Let’s start with daylilies, otherwise known as hemerocallis. Shelter Island used to be “daylily heaven” before they widened Route 114 and killed most of them. My daughter is still upset because she can’t find any “plain enough” to remind her of back then. She’s right, of course, they are so hybridized now, as to be quite fancy.

I’ve tried to take note of where some of the older ones are still blooming, thinking that maybe in the fall, I can go back and get some seed for her. I have to own up to liking the yellow ones. Stella D’Oro is a favorite. I don’t have enough sun to squander on daylilies but if I did, that would be my first choice. There are fancier ones worth noting as well.

My phlox are in full bloom. Phlox are rightly called “the mainstay of the summer garden.” Hardy, prolific, in a wide range of colors — pale blue, violet, pink, bright red or white ­— it’s hard to imagine summer without them.

Phlox should be planted in spring, spacing the plants 1 to 2 feet apart. If you bought the plants potted, dig a hole twice the size of the pot. Make sure when you put the plant in the hole, that you place it so that the top of the plant remains level with the top of the soil surrounding it. Don’t dump soil against the stem, which will rot it.

All of the border phlox like their soil moist but well-drained and their placement in full to three-quarters sun. If you fertilize heavily, I have found it possible to manage with half sun, but why walk uphill? If you don’t have enough sun, find something that likes what you do have. Giving in to nature is always a fight worth losing.

On the Island, lilies are either in bloom or coming into bloom. Lilies are reason enough for having a garden! The choices now are extraordinary and endless. Everything but blue but who would want a blue lily?

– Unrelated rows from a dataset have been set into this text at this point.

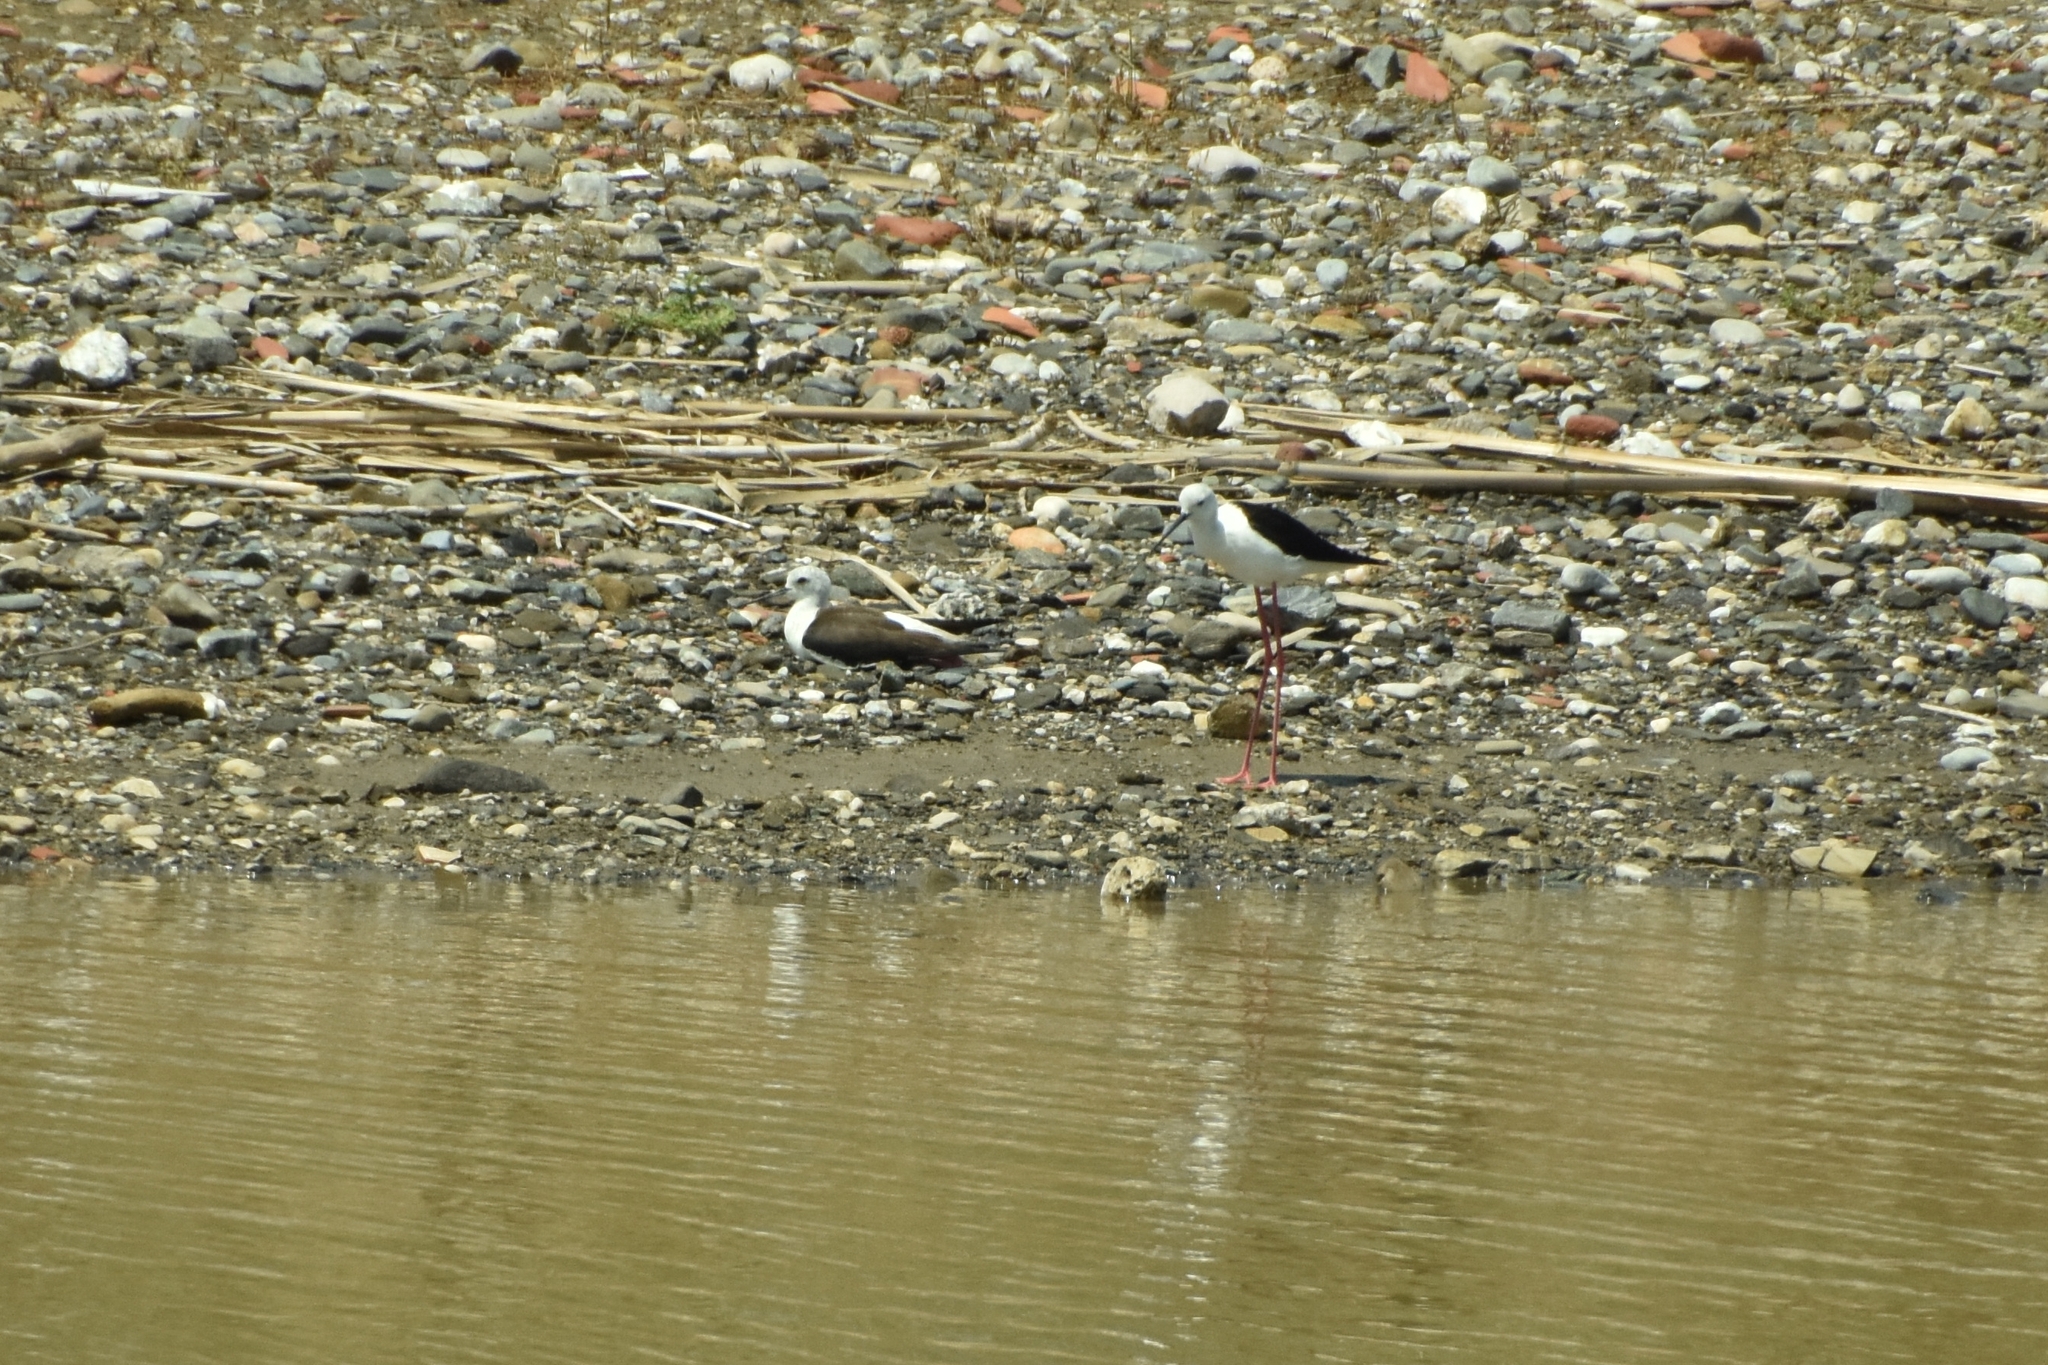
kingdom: Animalia
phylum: Chordata
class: Aves
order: Charadriiformes
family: Recurvirostridae
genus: Himantopus
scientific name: Himantopus himantopus
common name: Black-winged stilt
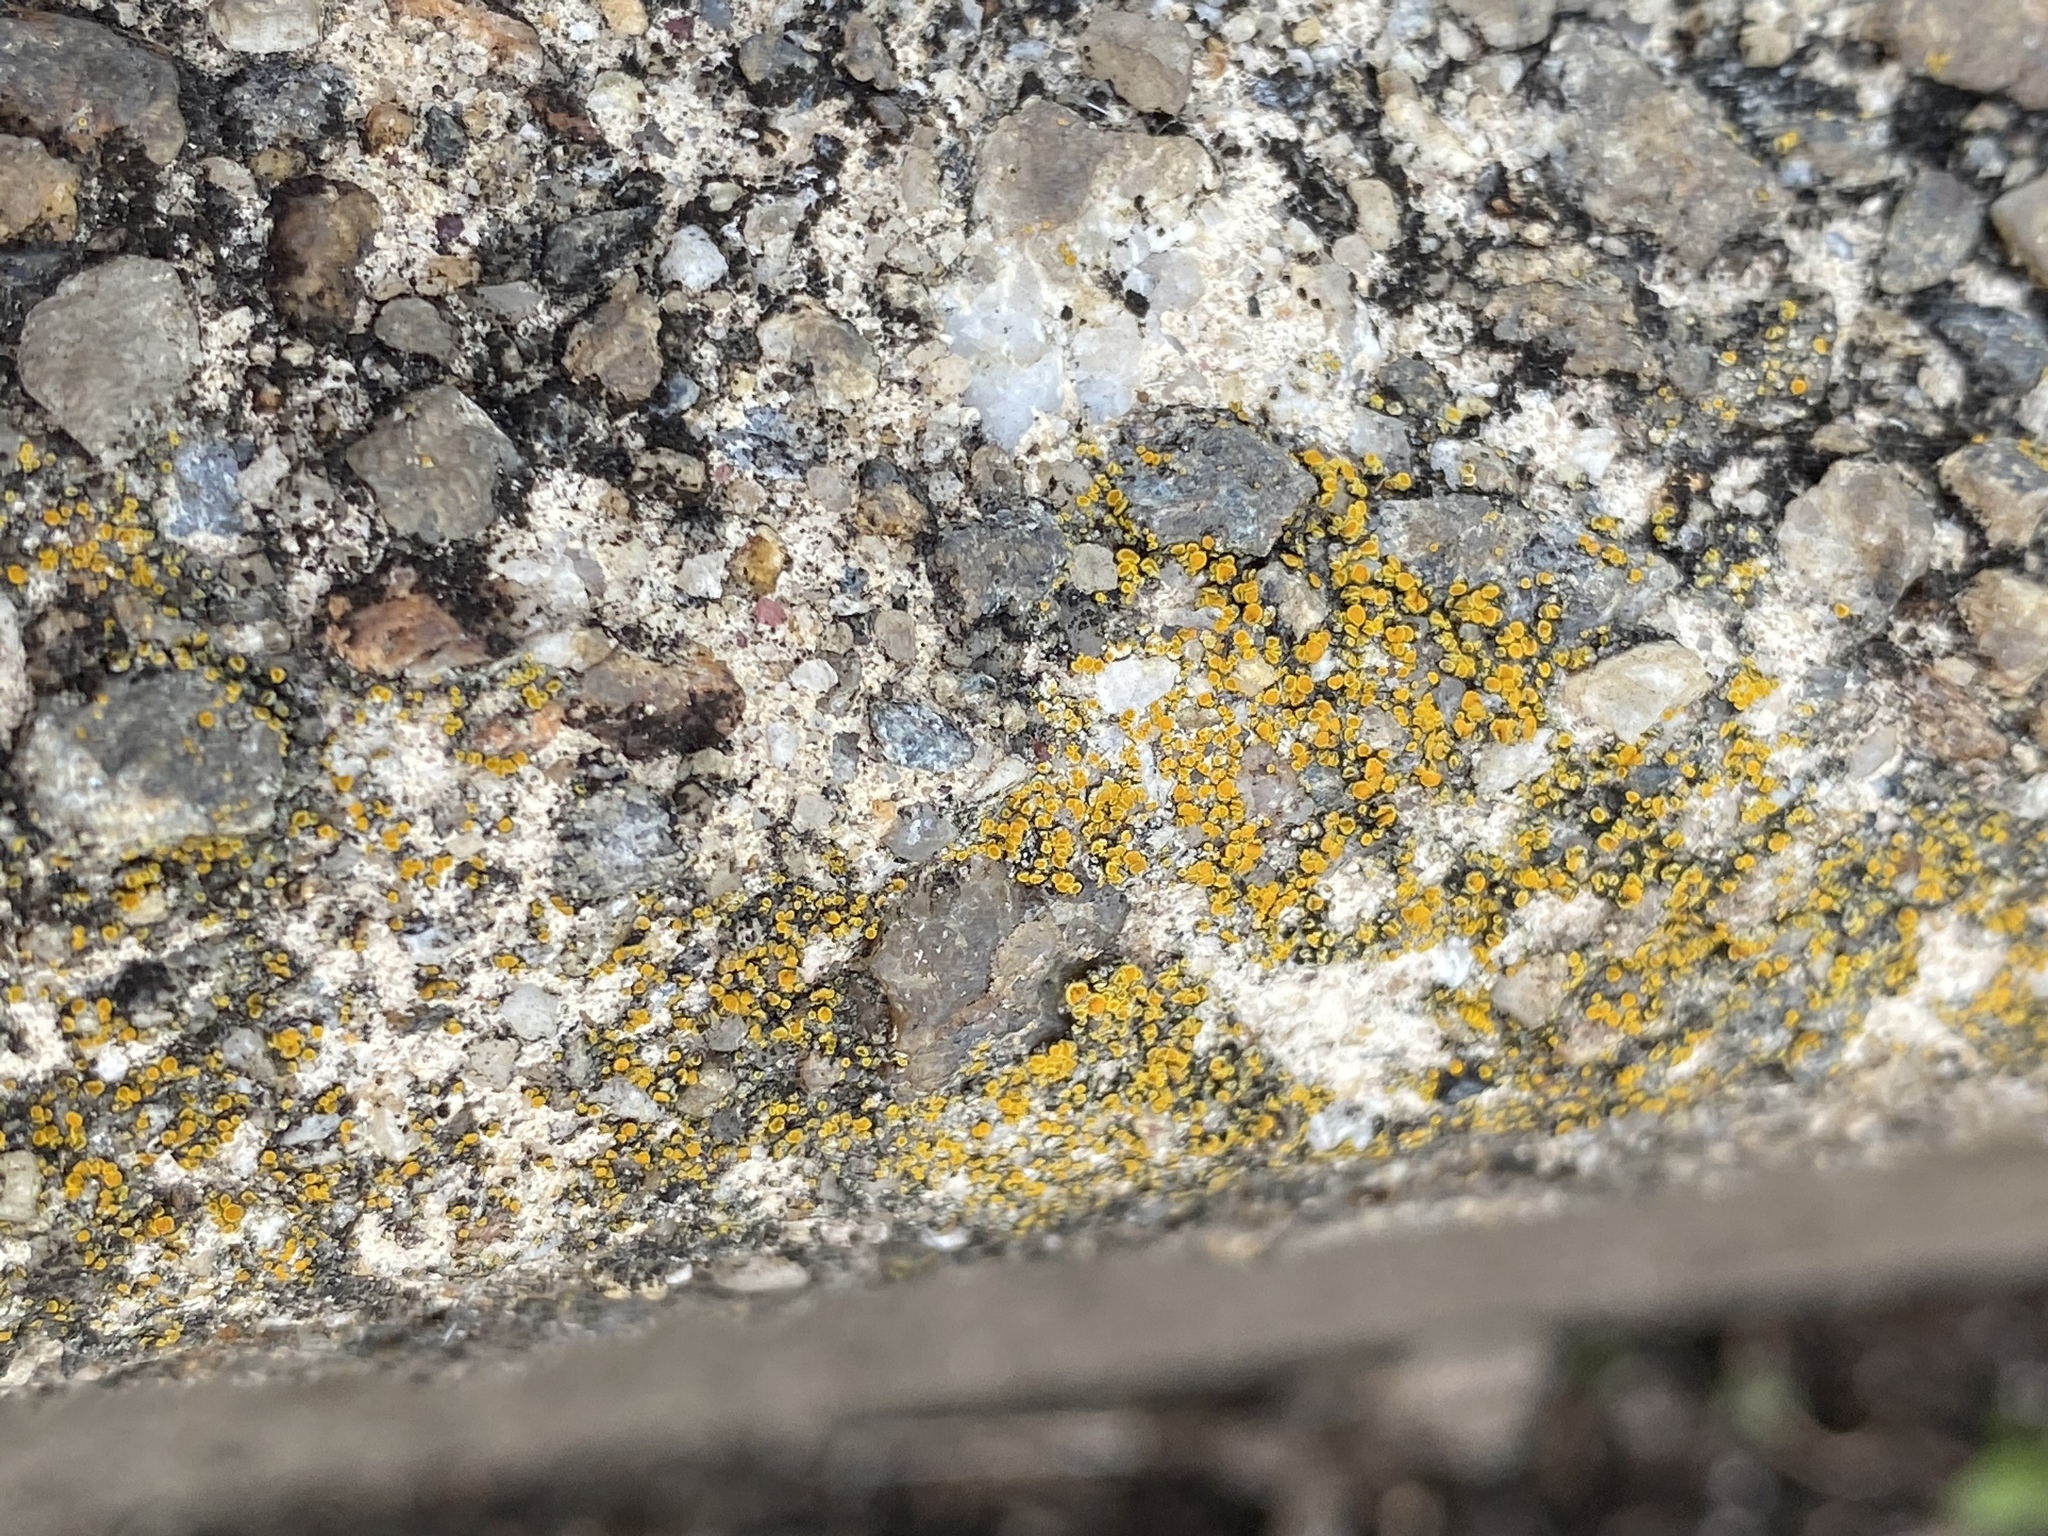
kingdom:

Years ago when I was still very much a novice, I remember reading that lilies “enjoy some afternoon shade.” For some reason, I was irked by that and wanted to inquire, “And would they care for a cup of tea?” It seemed so fussy. But after growing them for years, I would gladly bring them their afternoon cup of tea.

I can’t think of any flower that actually gives more “bang for the buck.” If you want to cut lilies and bring them indoors, you need to have tall and heavy vases. I have several beauties and although lilies are the only thing for which the vases are used — less than four weeks a year — I still love owning them. If you like orange, and I do, try “African Queen.”

So party on, my fellows. The weather holds so outdoor chores are not hateful. There has been enough rain so no one should be lugging hoses and the rest of the summer’s bloom awaits us.

Chore of the week: You should have done your next-to-last feeding now and if you haven’t, do it! The last one should be scheduled for early August. If you missed one, don’t miss another.